Heart of a Hummingbird
January 6, 2021
“Consider the hummingbird for a long moment. A hummingbird’s heart beats ten times a second. A hummingbird’s heart is the size of a pencil eraser. A hummingbird’s heart is a lot of the hummingbird. (They are) joyas voladoras, flying jewels…”
I recently saw a photograph online that took my breath away. It was a hummingbird, hovering as they do, backlit by the sun. All the colors of the rainbow were reflected in its tiny feathers. As these dizzyingly fast miniature creatures are very hard to spot, much less to snap a picture of, this gorgeous shot seems miraculous.
Brian Doyle was a prolific Catholic essayist, who died a few years ago, at age 60, after a brief bout with cancer. I have read and enjoyed a great many of his essays. Doyle was, like me, a writer who specialized in the “run-on sentence” (I hate that term, it sounds so critical! “Perfectly lengthy sentence”--that’s better). Someone once said that a typical Doyle sentence began on Tuesday and ended on Friday. But he wove a spell, with his insightful, often humorous, musings on life and faith. I have recently learned that several dear friends also read and love Brian Doyle’s work.
Doyle’s essay “Joyas Voladoras” is often included in literary anthologies. Like its subject, it is a small jewel. Ever since reading it, I have thought of hummingbirds as little hearts in flight. Shimmering, evanescent, beating wildly, streaking through the world at breakneck speed. They visit a thousand flowers in a single day, yet go largely unnoticed.

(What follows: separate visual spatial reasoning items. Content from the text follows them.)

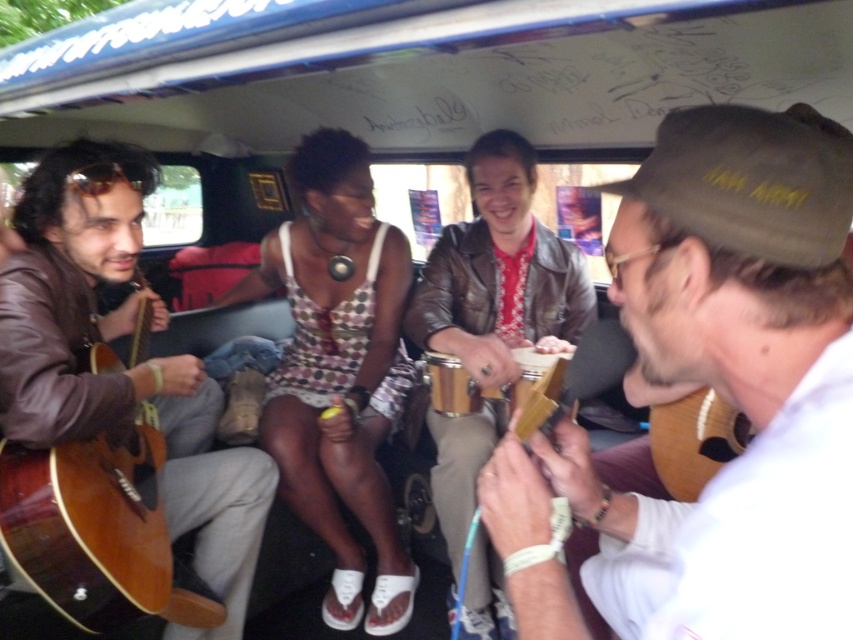
Question: Is matte brown guitar at center thinner than wooden percussion at center?

Choices:
 (A) no
 (B) yes

Answer: (A)

Question: Considering the real-world distances, which object is farthest from the leather jacket at center?

Choices:
 (A) matte brown guitar at left
 (B) matte brown guitar at center

Answer: (B)

Question: Is leather jacket at center thinner than light brown wooden guitar at lower right?

Choices:
 (A) yes
 (B) no

Answer: (B)

Question: Which point appears closest to the camera in this image?

Choices:
 (A) (137, 184)
 (B) (643, 564)

Answer: (B)

Question: Which point appears farthest from the camera in this image?

Choices:
 (A) (44, 390)
 (B) (675, 408)

Answer: (B)

Question: From the image, what is the correct spatial relationship of matte brown guitar at center in relation to matte brown guitar at left?

Choices:
 (A) left
 (B) right

Answer: (B)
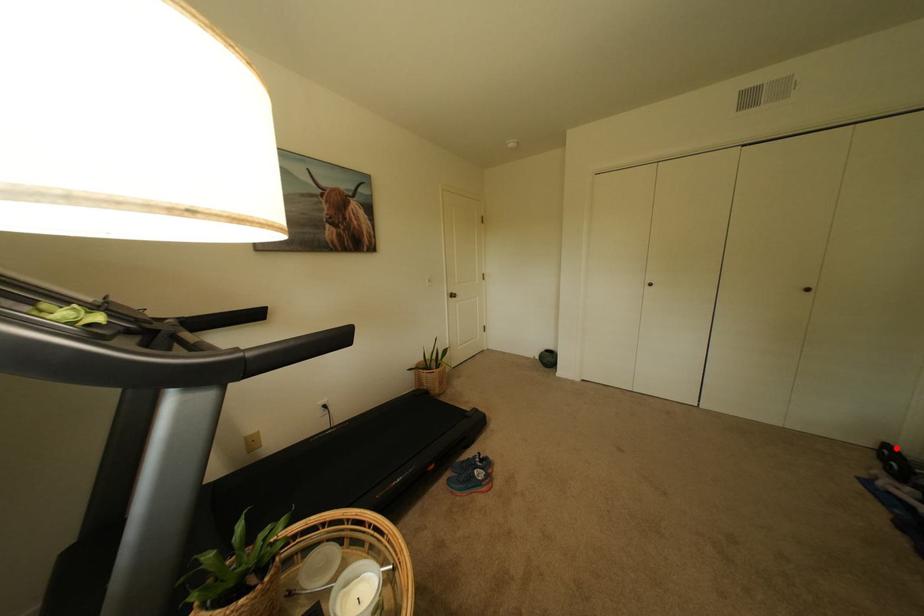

We live in a world that values bigger and better, larger and stronger. More. Yet I worship the God who created the hummingbird. And maybe, hidden in those rainbow-hued wings, God has a message for me. Perhaps the hummingbird’s beauty is that it is, literally, almost all heart. And maybe, just maybe, that is how I am to live: as if my heart takes up nearly all the space in my body. Just imagine if we could all live with overflowing hearts! Hearts of compassion and tenderness. Hearts that soothe and heal. And perhaps our hearts are meant to beat undetected, our deeds of kindness and mercy done in secret. Because the viewer who matters most, sees them anyway.

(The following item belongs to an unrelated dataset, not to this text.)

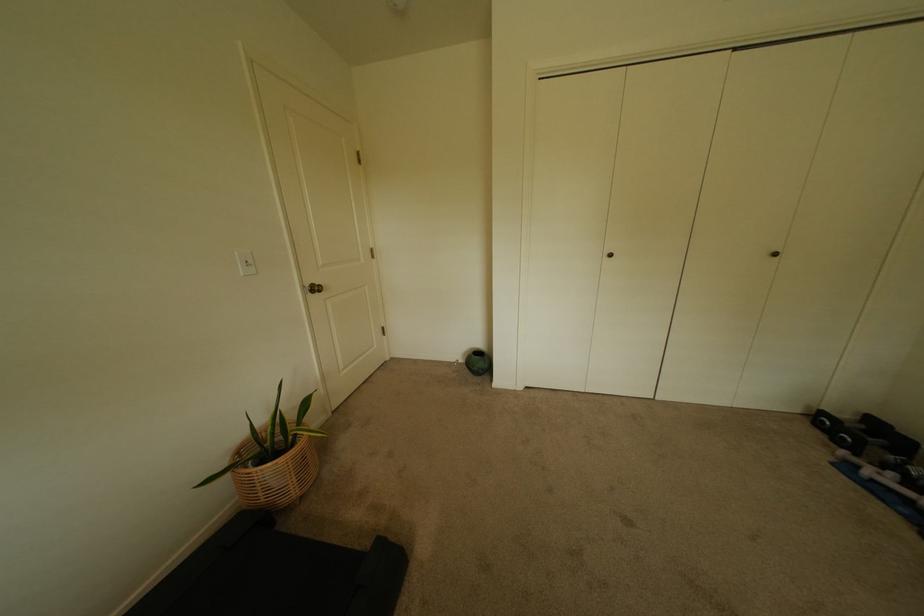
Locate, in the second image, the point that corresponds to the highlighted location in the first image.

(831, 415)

As we begin a new year, I resolve to grow my heart, a little bit more each day. The more heart I have, of course, the more vulnerable I will become, open to the pain of the world. But what a way to live! Because the pain is counterbalanced by an ever larger capacity for joy and wonder. So, here’s a challenge for myself (for us?): let us take our cue from the hummingbird. Let us be filled to the brim with heart, and let's spread love, wherever life’s journey takes us.
And so this year, may we each quietly reflect the glory of God through the goodness of our hearts. That, my friends, is how we change the world.